Alex Thompson, CEC director of finance (1)

Cheshire East Council’s ballooning special needs budget deficit is so serious it “threatens the very existence of the council”, a councillor said.

The DSG (dedicated school grant) deficit currently stands at about £90 million.

Cllr Sue Adams (Disley, Con) told yesterday’s meeting of the council’s audit and governance committee that deficit “threatens the very existence of our council, it’s so serious”.

She continued: “I’ve not heard or read anything that gives me confidence that we’re getting on top of this.

“To me, I look at the numbers and it says, out of control.”

The DSG is a ring-fenced grant handed out by the Department for Education (DfE) for school budgets.

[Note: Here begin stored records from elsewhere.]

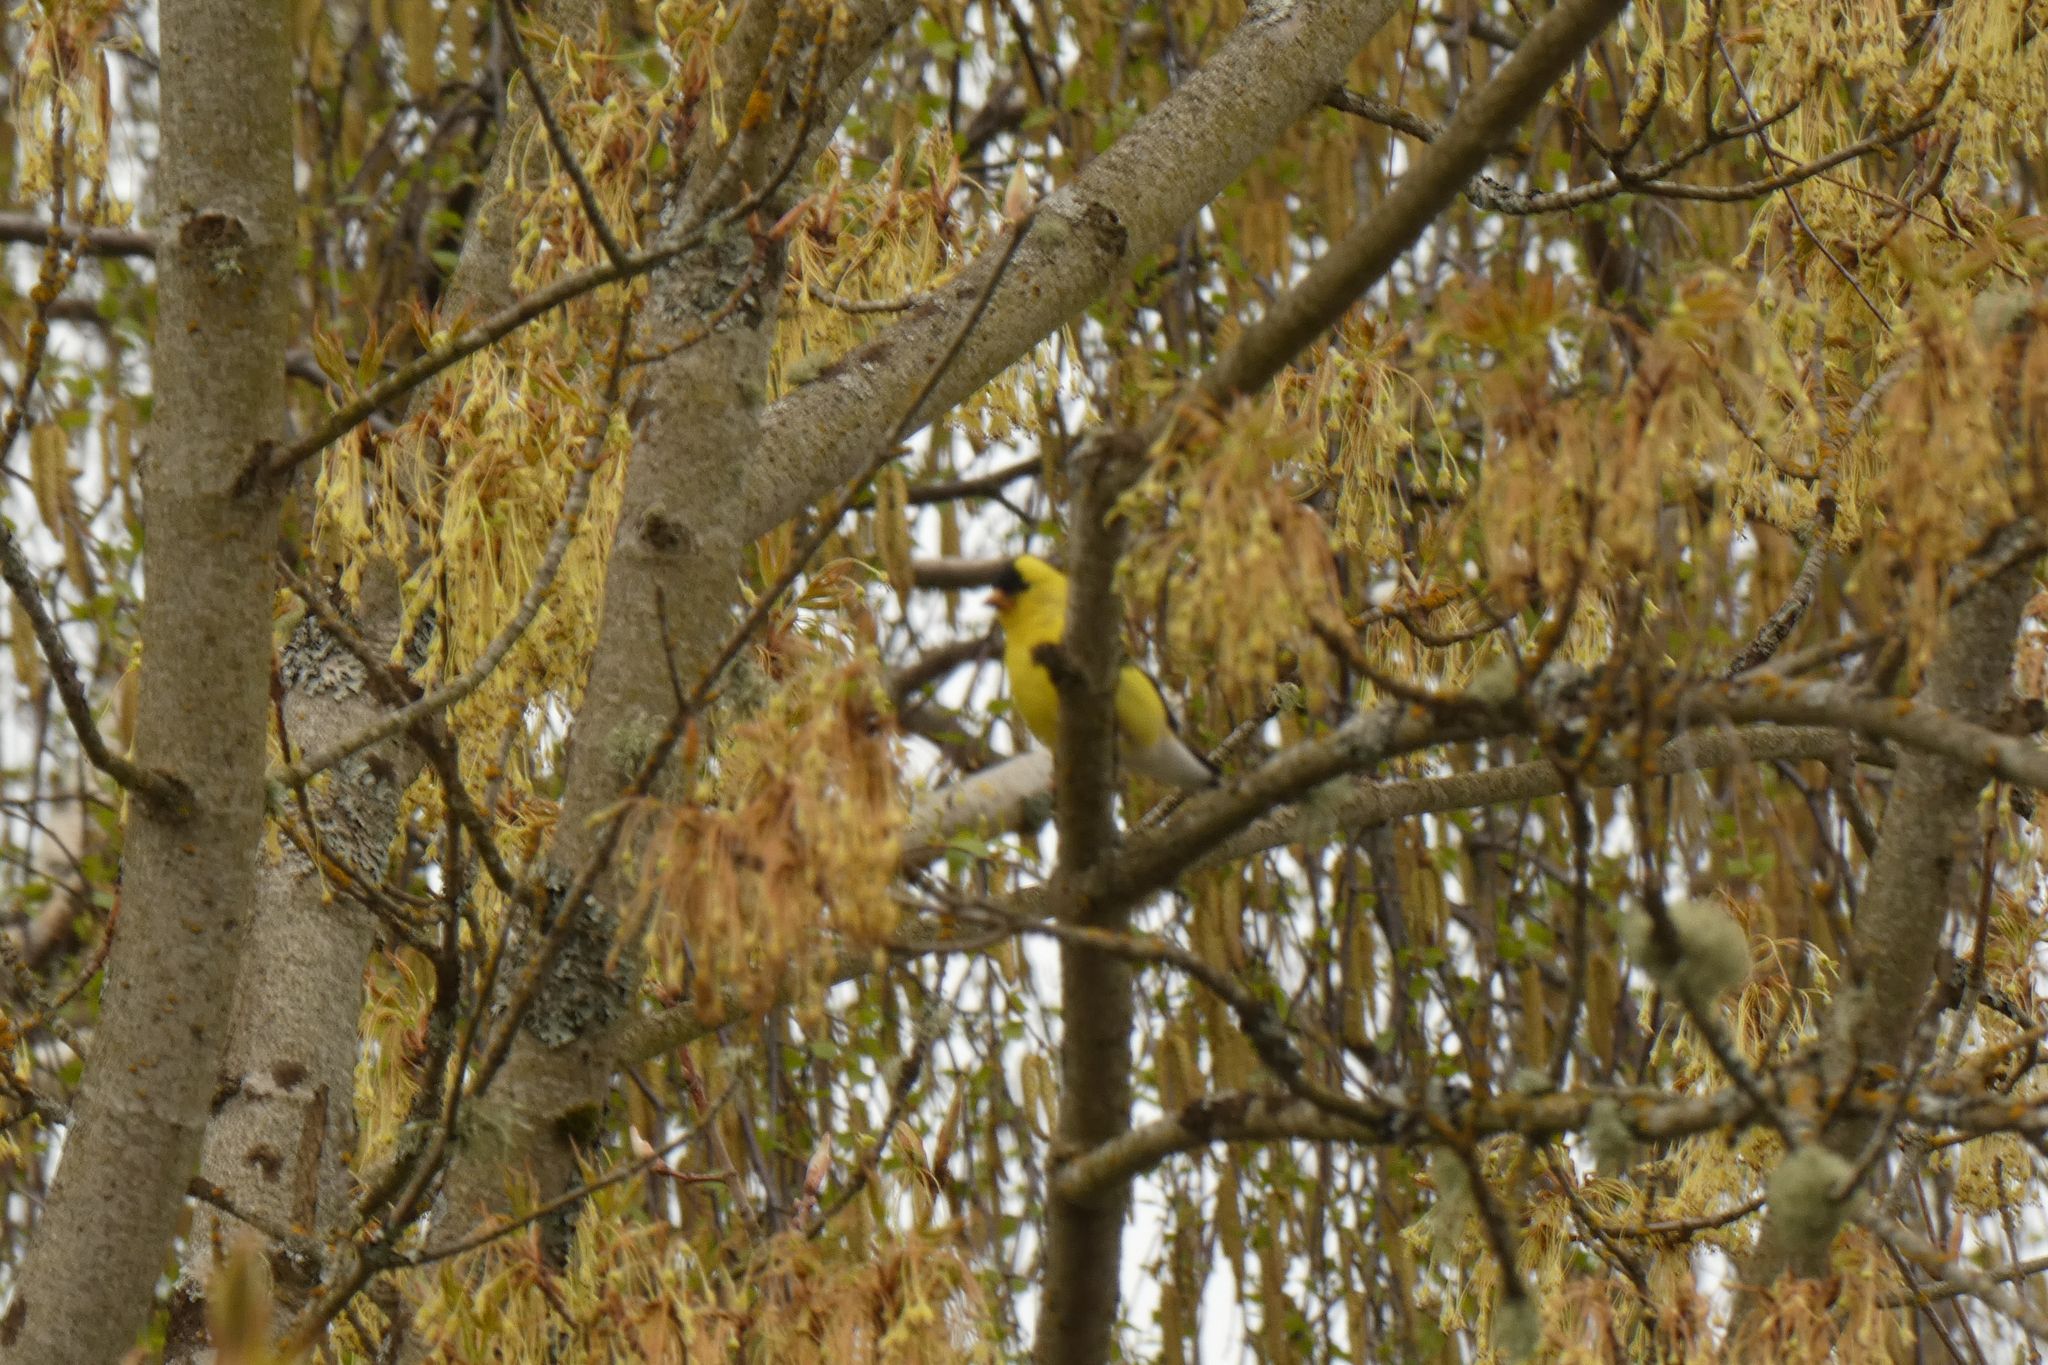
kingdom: Animalia
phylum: Chordata
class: Aves
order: Passeriformes
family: Fringillidae
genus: Spinus
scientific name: Spinus tristis
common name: American goldfinch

The high needs funding block of the DSG is used to pay for SEND (special educational needs and disabilities) provision.

But, for many councils, the cost of SEND provision has outstripped government funding by tens of millions of pounds.

To stop local authorities going bust, any deficit associated with the DSG is kept off their books thanks to a statutory override.

This means Cheshire East, like other councils, is holding this deficit in a “negative reserve”.

But with the SEND demand spiralling, the overspend is forecast to get far worse.

On top of this, the interest on this negative reserve is £3 million this year and likely to rise to £6 million next year.

Cheshire East’s director of finance Alex Thompson (pictured) said: “The current grant doesn’t match the current expenditure, that’s recognised nationally by government department as well as local authorities.”

He said the council had done everything it could to rein in spending – working with DfE assessors who had “looked at what we were spending in our forecasts and they agreed with them”.

“There’s no solution on the table for any local authority at the moment in terms of a long-term plan to mitigate expenditure on high needs,” said Mr Thompson.

“I think we’ve done, as a council, what we can at this point in time.”

He said Cheshire East had participated in various government schemes.

“None of these have come up with a solution to the money, which is an eye-watering amount of money,” said Mr Thompson.

“We’ve probably done as much as we possibly can at this stage, but of course there’s a lot more activity to try and bring that deficit down, as well as there might have to be further decisions from government in how they manage it.

“You’ve made the point it could end the council, essentially this override that sits on our accounts… protects the council from that issue at the moment.

“But that is a government imposed override and that exists until March 31, 2026.

“If that override was to be removed, at that point then there would be a serious financial consideration for the council as to how we would fund that deficit and government is aware of that and that is why the override has continued to be extended, because they are not prepared with an answer to that question yet and neither are we.”

The committee agreed to seek a report from the council’s children and families department on the progress it was making with on reducing the deficit.